What are 5 key ingredients for industrial investors in 2014?

Industrial real estate is being likened to “the new black” for investors.

As with the fashion world, trends come and go in commercial property – and last year the number of industrial sales was the highest since 2007 and the second highest on record.

JLL’s Industrial Investment Market Review and Outlook 2014 found there were transactions worth $3.3 billion in 2013, still significantly below the $4.4 billion in 2007.

But it also found there were some new entrants in the industrial market, drawn by higher yields than those on offer in the office and retail sectors.

JLL Head of Industrial Research, Australia, Nick Crothers says wholesale funds were the biggest buyers of industrial property in 2013, making up 34% of transactions by value.

“AREITs purchased 17%, followed by private companies and investors with 16% and developers and property companies with 12%,” Crothers says.

The JLL report says five key criteria will be central to investment decisions in 2014. They are:

1. Yield

The report says yields are likely to compress due to the amount of money looking for high yielding assets, the long-term re-rating of the industrial sector reflecting changing tenant and investor profiles, the spread to real bond rates and the wide yield spread between Australian and offshore industrial markets.

Read more: Yield: what is it and what drives it in commercial real estate?
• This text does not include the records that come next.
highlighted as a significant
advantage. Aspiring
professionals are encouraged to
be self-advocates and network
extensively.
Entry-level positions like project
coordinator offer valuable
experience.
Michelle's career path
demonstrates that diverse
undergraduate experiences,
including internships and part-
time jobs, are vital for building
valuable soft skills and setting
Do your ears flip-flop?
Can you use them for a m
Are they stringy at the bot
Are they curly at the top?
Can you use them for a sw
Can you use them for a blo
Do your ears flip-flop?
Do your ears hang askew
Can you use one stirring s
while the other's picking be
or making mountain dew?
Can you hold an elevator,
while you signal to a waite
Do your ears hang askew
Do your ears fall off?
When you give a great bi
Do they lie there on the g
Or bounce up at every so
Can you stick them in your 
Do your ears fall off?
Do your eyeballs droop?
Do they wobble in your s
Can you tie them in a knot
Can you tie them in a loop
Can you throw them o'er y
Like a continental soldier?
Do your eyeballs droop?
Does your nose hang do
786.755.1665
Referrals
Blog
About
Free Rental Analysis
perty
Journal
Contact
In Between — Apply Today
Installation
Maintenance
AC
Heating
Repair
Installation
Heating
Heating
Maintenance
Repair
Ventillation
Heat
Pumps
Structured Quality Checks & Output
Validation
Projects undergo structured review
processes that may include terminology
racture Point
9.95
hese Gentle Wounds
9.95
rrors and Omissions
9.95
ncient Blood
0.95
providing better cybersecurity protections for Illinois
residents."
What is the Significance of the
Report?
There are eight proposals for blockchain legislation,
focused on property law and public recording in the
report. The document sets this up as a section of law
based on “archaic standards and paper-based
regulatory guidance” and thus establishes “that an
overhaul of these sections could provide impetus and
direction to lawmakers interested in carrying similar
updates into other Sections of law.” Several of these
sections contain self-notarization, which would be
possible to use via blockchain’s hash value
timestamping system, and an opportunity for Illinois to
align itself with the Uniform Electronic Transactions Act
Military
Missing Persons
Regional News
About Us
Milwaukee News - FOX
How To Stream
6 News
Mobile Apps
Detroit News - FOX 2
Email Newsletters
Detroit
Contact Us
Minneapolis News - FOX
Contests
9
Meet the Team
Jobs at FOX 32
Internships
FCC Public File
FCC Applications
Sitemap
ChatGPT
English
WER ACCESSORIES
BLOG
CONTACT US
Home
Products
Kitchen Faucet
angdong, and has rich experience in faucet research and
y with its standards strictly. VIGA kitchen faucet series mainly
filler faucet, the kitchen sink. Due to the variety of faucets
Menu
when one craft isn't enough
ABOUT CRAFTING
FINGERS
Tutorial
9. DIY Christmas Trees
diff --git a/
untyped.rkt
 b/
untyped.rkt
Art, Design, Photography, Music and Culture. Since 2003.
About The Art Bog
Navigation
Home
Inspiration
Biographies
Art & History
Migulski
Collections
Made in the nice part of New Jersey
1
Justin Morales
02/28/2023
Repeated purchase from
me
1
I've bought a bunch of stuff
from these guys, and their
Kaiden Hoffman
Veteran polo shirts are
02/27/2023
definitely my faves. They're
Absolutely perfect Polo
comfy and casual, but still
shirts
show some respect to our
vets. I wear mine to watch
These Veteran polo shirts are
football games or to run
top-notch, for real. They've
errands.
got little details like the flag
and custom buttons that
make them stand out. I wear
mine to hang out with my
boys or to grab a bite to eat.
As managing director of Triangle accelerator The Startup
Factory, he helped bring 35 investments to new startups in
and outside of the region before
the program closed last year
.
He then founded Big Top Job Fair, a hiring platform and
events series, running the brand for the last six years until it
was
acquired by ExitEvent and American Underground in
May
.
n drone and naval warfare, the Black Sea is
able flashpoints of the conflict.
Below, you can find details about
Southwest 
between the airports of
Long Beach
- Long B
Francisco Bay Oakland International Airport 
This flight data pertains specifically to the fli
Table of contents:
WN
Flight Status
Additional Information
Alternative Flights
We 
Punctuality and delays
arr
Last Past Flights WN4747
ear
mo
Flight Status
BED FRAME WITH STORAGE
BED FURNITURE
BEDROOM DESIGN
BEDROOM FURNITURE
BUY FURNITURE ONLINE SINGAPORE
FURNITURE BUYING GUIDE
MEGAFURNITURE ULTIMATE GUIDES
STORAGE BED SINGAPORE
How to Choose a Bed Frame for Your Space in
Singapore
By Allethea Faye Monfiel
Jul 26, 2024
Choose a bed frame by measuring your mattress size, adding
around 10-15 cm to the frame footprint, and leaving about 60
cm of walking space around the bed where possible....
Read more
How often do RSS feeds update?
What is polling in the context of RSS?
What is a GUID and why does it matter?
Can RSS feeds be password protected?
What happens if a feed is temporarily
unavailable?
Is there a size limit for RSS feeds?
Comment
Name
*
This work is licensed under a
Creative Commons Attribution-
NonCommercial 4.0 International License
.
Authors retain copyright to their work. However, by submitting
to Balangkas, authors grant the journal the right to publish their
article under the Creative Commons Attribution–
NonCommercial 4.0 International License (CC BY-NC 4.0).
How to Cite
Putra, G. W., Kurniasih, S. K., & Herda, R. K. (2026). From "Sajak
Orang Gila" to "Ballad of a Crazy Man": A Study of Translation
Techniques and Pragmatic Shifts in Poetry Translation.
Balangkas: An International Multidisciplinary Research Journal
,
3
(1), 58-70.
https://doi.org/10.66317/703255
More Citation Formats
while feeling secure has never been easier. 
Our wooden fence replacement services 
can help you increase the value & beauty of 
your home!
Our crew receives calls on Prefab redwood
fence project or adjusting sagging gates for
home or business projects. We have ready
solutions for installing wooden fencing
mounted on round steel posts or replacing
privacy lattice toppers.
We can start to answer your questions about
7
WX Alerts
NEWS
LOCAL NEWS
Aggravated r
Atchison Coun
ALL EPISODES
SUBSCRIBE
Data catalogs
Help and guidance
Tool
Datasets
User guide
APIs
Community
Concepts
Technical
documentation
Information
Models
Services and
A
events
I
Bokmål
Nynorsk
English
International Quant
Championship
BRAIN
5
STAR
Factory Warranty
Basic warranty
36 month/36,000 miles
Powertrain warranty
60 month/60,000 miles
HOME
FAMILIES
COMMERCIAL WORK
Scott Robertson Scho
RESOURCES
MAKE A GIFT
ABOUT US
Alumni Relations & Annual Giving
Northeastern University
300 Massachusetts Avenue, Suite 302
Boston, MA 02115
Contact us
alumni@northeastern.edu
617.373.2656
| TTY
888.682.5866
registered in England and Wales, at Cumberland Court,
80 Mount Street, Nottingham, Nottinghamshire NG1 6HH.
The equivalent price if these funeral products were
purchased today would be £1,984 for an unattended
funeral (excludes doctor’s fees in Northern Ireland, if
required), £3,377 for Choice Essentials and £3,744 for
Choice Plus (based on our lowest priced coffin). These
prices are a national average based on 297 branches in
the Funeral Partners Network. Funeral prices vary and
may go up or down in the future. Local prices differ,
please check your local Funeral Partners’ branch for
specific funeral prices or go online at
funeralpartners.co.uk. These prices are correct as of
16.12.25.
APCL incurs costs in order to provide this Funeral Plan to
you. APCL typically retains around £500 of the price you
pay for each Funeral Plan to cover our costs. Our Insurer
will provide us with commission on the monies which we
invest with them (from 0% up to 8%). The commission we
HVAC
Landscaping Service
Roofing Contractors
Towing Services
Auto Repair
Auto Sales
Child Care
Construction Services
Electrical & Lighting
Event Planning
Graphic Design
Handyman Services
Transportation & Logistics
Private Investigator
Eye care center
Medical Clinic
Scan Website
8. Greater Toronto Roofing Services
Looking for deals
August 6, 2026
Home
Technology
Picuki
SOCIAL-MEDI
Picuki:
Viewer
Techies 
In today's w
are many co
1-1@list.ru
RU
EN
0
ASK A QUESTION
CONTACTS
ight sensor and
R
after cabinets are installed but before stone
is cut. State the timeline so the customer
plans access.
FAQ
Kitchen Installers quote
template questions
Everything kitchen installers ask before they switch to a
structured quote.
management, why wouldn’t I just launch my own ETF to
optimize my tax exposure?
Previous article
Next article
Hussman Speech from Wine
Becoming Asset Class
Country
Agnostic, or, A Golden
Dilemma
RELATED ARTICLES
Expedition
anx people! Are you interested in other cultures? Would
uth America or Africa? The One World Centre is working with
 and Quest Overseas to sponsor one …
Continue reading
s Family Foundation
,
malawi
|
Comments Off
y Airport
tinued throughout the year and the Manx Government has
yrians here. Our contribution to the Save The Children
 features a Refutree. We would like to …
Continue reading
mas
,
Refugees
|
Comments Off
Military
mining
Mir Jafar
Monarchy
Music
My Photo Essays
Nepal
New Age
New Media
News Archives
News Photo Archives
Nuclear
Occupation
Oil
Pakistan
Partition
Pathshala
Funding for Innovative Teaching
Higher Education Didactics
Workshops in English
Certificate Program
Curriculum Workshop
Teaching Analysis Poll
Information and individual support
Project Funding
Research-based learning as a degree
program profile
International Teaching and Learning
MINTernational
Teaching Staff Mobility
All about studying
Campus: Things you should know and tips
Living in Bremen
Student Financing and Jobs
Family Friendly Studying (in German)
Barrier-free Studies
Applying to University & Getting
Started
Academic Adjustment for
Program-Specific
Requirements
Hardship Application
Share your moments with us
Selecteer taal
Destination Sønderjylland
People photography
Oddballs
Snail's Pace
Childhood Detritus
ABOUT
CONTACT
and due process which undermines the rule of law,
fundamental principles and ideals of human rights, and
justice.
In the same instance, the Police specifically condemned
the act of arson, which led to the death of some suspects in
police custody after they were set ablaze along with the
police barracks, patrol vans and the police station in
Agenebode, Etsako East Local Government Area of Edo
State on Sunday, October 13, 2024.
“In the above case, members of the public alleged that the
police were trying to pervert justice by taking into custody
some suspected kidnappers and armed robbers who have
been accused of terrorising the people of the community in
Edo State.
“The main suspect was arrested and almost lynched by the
2. Weighted average lease expiry

Investor groups that have lower portfolio weighted average lease expiry – or WALE – will seek to extend or enhance this, according to the report. It says they will do this by buying assets offering longer income streams. “As a result, longer WALE attracts greater attention as an investment decision criterion for those groups,” it says.

3. Scale

More and more groups are looking to buy scale in the industrial sector, which has a limited number of assets on offer.  The report says there is a first-mover advantage in buying larger, stabilised assets, as they will generally be held for longer, rather than used as trading-style opportunities. “Investors have clearly taken notice of the scarcity value of large format investment product – nine of the total 13 investment sales above $40 million occurred in Q4 2013.”

4. Portfolio growth

Despite rising transaction volumes, the current investment market still presents a challenge for investors.  “Less than half all sales in the past three years can be considered ‘opportunities’,” the report says. This is creating challenges for investors who have committed to growing their funds under management in the industrial sector.

5. Portfolio reweighting

Reweighting of portfolios by geography will be a particular challenge for investment or development businesses originally based in a single market.  Most groups typically hold an overweight position in Melbourne or Sydney.

JLL’s Australian Head of Industrial, Michael Fenton, says a key challenge for investors this year will be how they spend capital to access product and build a portfolio “while meeting other challenges such as reweighting by geography, increasing portfolio WALE and finding higher yielding assets”.

“There are many opportunities for investors and developers in 2014 – target the asset creators or become one yourself, consider sale-and-leaseback options, investigate possible mispricing of risk in non-standard or specialised assets, aggregate secondary assets and look for private investors to sell in a strong pricing cycle.”